Claims 1-5. Claim 1 sets the diphosphonate formula genus; claims 2-5 narrow to R1 = methyl and three named 1-hydroxy-propane-1,1-diphosphonic acid variants with N-alkylamino substitution, including physiologically active salts.
2. What dose range is protected for the method claims?
Claims 7 and 9 protect administration at 0.01-10 mg P/kg per day (phosphorus equivalent dosing).
3. Does the patent restrict the indication to a specific disease name?
No. The method claims cover “calcium metabolism disturbance or disease” without enumerating specific conditions in the provided claim text.
4. Are pharmaceutical compositions included in scope?

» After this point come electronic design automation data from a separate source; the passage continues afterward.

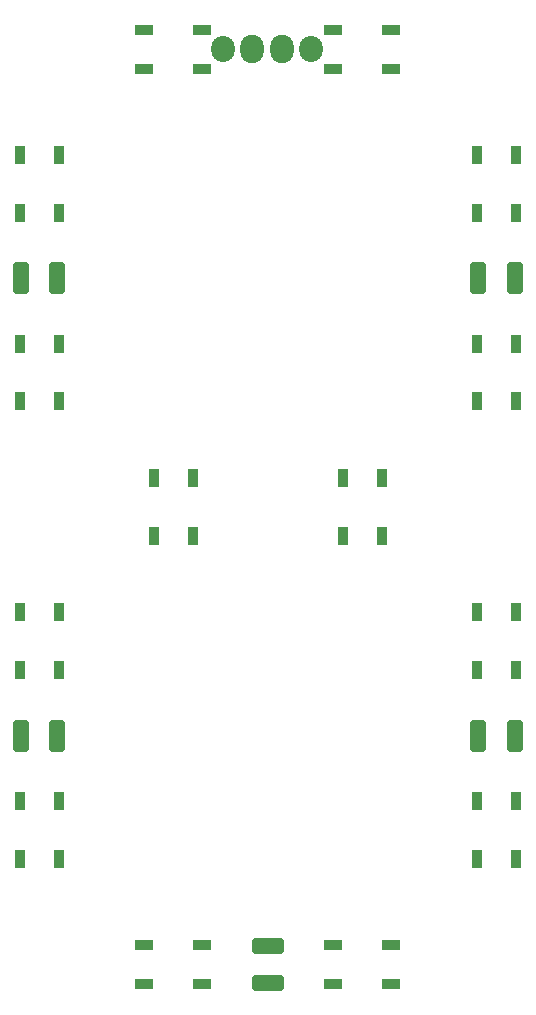
<source format=gts>
G04 #@! TF.GenerationSoftware,KiCad,Pcbnew,7.0.2*
G04 #@! TF.CreationDate,2024-09-03T00:20:42+03:00*
G04 #@! TF.ProjectId,7seg,37736567-2e6b-4696-9361-645f70636258,rev?*
G04 #@! TF.SameCoordinates,Original*
G04 #@! TF.FileFunction,Soldermask,Top*
G04 #@! TF.FilePolarity,Negative*
%FSLAX46Y46*%
G04 Gerber Fmt 4.6, Leading zero omitted, Abs format (unit mm)*
G04 Created by KiCad (PCBNEW 7.0.2) date 2024-09-03 00:20:42*
%MOMM*%
%LPD*%
G01*
G04 APERTURE LIST*
G04 Aperture macros list*
%AMRoundRect*
0 Rectangle with rounded corners*
0 $1 Rounding radius*
0 $2 $3 $4 $5 $6 $7 $8 $9 X,Y pos of 4 corners*
0 Add a 4 corners polygon primitive as box body*
4,1,4,$2,$3,$4,$5,$6,$7,$8,$9,$2,$3,0*
0 Add four circle primitives for the rounded corners*
1,1,$1+$1,$2,$3*
1,1,$1+$1,$4,$5*
1,1,$1+$1,$6,$7*
1,1,$1+$1,$8,$9*
0 Add four rect primitives between the rounded corners*
20,1,$1+$1,$2,$3,$4,$5,0*
20,1,$1+$1,$4,$5,$6,$7,0*
20,1,$1+$1,$6,$7,$8,$9,0*
20,1,$1+$1,$8,$9,$2,$3,0*%
G04 Aperture macros list end*
%ADD10RoundRect,0.250000X0.412500X1.100000X-0.412500X1.100000X-0.412500X-1.100000X0.412500X-1.100000X0*%
%ADD11RoundRect,0.250000X-0.412500X-1.100000X0.412500X-1.100000X0.412500X1.100000X-0.412500X1.100000X0*%
%ADD12RoundRect,0.250000X1.100000X-0.412500X1.100000X0.412500X-1.100000X0.412500X-1.100000X-0.412500X0*%
%ADD13R,0.900000X1.500000*%
%ADD14R,1.500000X0.900000*%
%ADD15O,2.000000X2.200000*%
%ADD16O,2.000000X2.400000*%
G04 APERTURE END LIST*
D10*
X120937500Y-80624500D03*
X117812500Y-80624500D03*
X120937500Y-119375500D03*
X117812500Y-119375500D03*
D11*
X79062500Y-80624500D03*
X82187500Y-80624500D03*
D12*
X100000000Y-140312500D03*
X100000000Y-137187500D03*
D11*
X79062500Y-119375500D03*
X82187500Y-119375500D03*
D13*
X78975000Y-75077000D03*
X82275000Y-75077000D03*
X82275000Y-70177000D03*
X78975000Y-70177000D03*
X90353000Y-102450000D03*
X93653000Y-102450000D03*
X93653000Y-97550000D03*
X90353000Y-97550000D03*
D14*
X89553000Y-59600000D03*
X89553000Y-62900000D03*
X94453000Y-62900000D03*
X94453000Y-59600000D03*
D13*
X121025000Y-86172000D03*
X117725000Y-86172000D03*
X117725000Y-91072000D03*
X121025000Y-91072000D03*
D14*
X110447000Y-140400000D03*
X110447000Y-137100000D03*
X105547000Y-137100000D03*
X105547000Y-140400000D03*
D13*
X121025000Y-108928000D03*
X117725000Y-108928000D03*
X117725000Y-113828000D03*
X121025000Y-113828000D03*
X121025000Y-124923000D03*
X117725000Y-124923000D03*
X117725000Y-129823000D03*
X121025000Y-129823000D03*
X78975000Y-113828000D03*
X82275000Y-113828000D03*
X82275000Y-108928000D03*
X78975000Y-108928000D03*
D14*
X94453000Y-140400000D03*
X94453000Y-137100000D03*
X89553000Y-137100000D03*
X89553000Y-140400000D03*
D13*
X78975000Y-91072000D03*
X82275000Y-91072000D03*
X82275000Y-86172000D03*
X78975000Y-86172000D03*
X121025000Y-70177000D03*
X117725000Y-70177000D03*
X117725000Y-75077000D03*
X121025000Y-75077000D03*
X109647000Y-97550000D03*
X106347000Y-97550000D03*
X106347000Y-102450000D03*
X109647000Y-102450000D03*
D14*
X105547000Y-59600000D03*
X105547000Y-62900000D03*
X110447000Y-62900000D03*
X110447000Y-59600000D03*
D13*
X78975000Y-129823000D03*
X82275000Y-129823000D03*
X82275000Y-124923000D03*
X78975000Y-124923000D03*
D15*
X96190000Y-61200000D03*
D16*
X98690000Y-61200000D03*
X101190000Y-61200000D03*
D15*
X103690000Y-61200000D03*
M02*

</source>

Yes. Claims 10-12 cover compositions in a pharmaceutically acceptable carrier containing effective amounts of the claimed compounds (genus, R1=methyl, and the three named acids).
5. What is the strongest enforcement path if a competitor sells a product with one of the named acids?
A plaintiff would prioritize product and composition infringement using claims 3-5 and 12 (and fall back to 10), then add method infringement using claims 6-9 based on the marketed dosing regimen.
References
[1] US Patent 4,927,814, Claims 1-12 (claim text provided in prompt).